--- Bloco de texto ---
⟨
Nossa frágil democracia


Guarulhos, 01 de novembro de 2022.

Luzimar Soares*


A História do Brasil é repleta de episódios de rupturas, especialmente rupturas no comando das instituições públicas a nível federal. Essas cessações trazem, a reboque, uma série de implicações em vários campos e, certamente, a democracia é o mais afetado por essas alternações de formas de governo. O século passado foi um período de muitas alterações e altercações. Obviamente que não estou me referindo somente ao Brasil, afinal, vivenciamos duas guerras mundiais, culminando a última com a utilização de bombas atômicas, e um número enorme de pessoas mortas de uma só vez, dentre outros desfechos.


Crédito: Freepik.


Ao fim da Primeira Guerra, uma forma de administração tomou conta de muitos países, pautados por uma série de pensamentos e sustentados pelas ideias de supremacias brancas. Nações do “Velho Mundo” entraram em regimes de exceção, endureceram as regras administrativas e passaram por ditaduras. Os dois modelos dessas ditaduras que mais reverberaram e causaram impacto mundialmente foram o italiano (fascismo) e alemão (nazismo). O crescimento dessa forma de governar, bem como a crença de que eram seres superiores, além de outros fatores, levaram o mundo a submergir na Segunda Guerra Mundial.


Obviamente, esses dois parágrafos não são nem de longe capazes de falar sobre o que foram as duas grandes guerras, muito menos sobre os dois regimes de governo acima citados. No entanto, abrem o que acredito que pode mostrar sobre o que eu gostaria de falar: a democracia. Cresci no período ditatorial no Brasil. As liberdades eram vigiadas, as censuras estavam em todos os campos. Falar de democracia, ou mesmo de direitos, era algo tão distante que muitos que ousaram enfrentar o sistema foram, no mínimo, torturados. Outros muitos perderam suas vidas. Além daqueles que, no leque das atrocidades, fugiram, mudaram de nome, abandonaram suas famílias ou se exilaram no exterior. Ou seja, os que sobreviveram buscaram alternativas para continuarem vivos.


As sociedades humanas há muito não vivem isoladas, o que significa dizer que os acontecimentos vão sendo passados de país em país, como se fossem ondas do mar. Talvez porque o poder sempre seduz, as ditaduras foram copiadas, seus princípios se difundiram pelas outras nações. Por aqui, vivemos vinte e um anos de terror, espancamentos em universidades, perseguição aos que ousavam se opor aos dirigentes, aos jornais, aos livros, às revistas, às letras de músicas, às peças de teatro, aos filmes, tudo passava por um sensor do governo. Nada podia ser publicado sem que fosse previamente autorizado pelo poder central.


A mão “invisível” do poder se estendeu sobre o povo brasileiro como se tivesse (e tinha) tentáculos em todos os lugares: massacrou, humilhou, torturou, matou, segregou, encarcerou, cerceou, mas acima de tudo, impossibilitou o crescimento educacional do país. Pautado numa filosofia de democracia racial, não investiu em políticas públicas no combate ao racismo, relegou a população pobre e periférica à própria sorte, não se importou se seu povo vivia ou morria.
⟩
--- Instruções da tarefa ---
Reescreva o trecho do texto sobre democracia que vai de "Guarulhos, 01 de" até "dentre outros desfechos.", trocando "bombas atômicas" por "armas nucleares".

--- Dados fornecidos ---
⟨
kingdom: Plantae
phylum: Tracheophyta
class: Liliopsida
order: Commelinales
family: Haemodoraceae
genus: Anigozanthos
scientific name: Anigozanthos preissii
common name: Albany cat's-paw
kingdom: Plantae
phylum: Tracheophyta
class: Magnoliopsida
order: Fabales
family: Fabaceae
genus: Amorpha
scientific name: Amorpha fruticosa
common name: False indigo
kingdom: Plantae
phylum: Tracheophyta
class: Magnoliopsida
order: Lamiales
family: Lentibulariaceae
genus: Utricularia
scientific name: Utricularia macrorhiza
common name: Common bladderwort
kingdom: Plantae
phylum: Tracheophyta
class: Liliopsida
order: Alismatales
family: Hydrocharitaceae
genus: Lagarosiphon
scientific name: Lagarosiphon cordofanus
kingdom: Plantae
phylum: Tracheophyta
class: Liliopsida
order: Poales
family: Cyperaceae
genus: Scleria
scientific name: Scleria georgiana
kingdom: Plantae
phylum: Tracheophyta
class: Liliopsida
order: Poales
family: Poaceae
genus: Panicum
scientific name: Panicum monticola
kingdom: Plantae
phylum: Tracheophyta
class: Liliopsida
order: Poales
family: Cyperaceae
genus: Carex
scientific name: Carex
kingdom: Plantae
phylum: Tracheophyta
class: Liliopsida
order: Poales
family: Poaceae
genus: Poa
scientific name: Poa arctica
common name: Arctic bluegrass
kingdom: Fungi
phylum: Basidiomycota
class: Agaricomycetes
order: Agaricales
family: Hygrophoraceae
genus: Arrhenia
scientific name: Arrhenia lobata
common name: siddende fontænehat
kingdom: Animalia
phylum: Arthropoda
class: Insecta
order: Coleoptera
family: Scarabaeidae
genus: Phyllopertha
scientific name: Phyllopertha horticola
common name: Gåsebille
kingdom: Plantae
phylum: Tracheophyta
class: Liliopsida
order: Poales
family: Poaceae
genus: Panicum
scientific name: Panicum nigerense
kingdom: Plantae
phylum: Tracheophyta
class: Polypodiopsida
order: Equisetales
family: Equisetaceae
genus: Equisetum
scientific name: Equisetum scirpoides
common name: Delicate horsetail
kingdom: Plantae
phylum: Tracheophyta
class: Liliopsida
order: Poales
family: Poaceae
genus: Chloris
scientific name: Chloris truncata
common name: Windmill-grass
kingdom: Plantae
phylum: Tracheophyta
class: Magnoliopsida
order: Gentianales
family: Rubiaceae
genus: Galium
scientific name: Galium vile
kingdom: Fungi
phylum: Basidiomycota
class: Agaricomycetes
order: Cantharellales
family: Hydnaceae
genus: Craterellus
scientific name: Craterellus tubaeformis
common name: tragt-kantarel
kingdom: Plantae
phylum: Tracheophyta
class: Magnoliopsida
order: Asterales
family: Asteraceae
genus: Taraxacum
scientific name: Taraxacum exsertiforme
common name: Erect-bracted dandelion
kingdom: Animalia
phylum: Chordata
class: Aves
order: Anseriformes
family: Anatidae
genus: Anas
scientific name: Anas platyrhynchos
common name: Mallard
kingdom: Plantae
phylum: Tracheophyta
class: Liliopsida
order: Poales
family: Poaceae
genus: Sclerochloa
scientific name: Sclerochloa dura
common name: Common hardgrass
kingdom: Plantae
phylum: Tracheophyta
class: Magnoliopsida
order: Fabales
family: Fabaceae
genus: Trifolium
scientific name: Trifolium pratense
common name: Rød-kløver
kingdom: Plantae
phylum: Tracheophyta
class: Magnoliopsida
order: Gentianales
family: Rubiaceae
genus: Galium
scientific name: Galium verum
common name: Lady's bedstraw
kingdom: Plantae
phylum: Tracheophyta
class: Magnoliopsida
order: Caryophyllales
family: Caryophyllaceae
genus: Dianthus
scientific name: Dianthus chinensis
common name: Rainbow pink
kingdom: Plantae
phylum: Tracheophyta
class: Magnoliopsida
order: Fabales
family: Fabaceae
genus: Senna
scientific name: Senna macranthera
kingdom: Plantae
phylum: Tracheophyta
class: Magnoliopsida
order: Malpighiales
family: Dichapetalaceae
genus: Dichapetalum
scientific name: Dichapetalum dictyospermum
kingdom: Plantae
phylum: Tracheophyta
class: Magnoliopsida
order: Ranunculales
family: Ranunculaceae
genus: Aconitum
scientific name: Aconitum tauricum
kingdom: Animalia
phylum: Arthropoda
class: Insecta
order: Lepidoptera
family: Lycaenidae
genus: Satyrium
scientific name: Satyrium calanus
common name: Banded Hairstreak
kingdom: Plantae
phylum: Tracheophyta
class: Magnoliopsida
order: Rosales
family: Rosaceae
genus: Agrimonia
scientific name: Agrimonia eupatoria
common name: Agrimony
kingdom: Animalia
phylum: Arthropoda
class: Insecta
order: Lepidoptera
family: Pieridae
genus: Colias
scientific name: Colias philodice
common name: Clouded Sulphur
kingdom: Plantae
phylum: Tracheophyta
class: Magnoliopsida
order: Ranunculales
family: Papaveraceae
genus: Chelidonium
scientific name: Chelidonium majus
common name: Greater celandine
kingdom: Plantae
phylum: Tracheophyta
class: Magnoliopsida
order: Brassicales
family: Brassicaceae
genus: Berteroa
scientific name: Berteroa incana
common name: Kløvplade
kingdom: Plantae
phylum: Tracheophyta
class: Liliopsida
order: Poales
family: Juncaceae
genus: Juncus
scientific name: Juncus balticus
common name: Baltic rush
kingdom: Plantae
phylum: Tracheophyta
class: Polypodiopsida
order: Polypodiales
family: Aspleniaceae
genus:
⟩
--- Resposta ---
Guarulhos, 01 de novembro de 2022.

Luzimar Soares*


A História do Brasil é repleta de episódios de rupturas, especialmente rupturas no comando das instituições públicas a nível federal. Essas cessações trazem, a reboque, uma série de implicações em vários campos e, certamente, a democracia é o mais afetado por essas alternações de formas de governo. O século passado foi um período de muitas alterações e altercações. Obviamente que não estou me referindo somente ao Brasil, afinal, vivenciamos duas guerras mundiais, culminando a última com a utilização de armas nucleares, e um número enorme de pessoas mortas de uma só vez, dentre outros desfechos.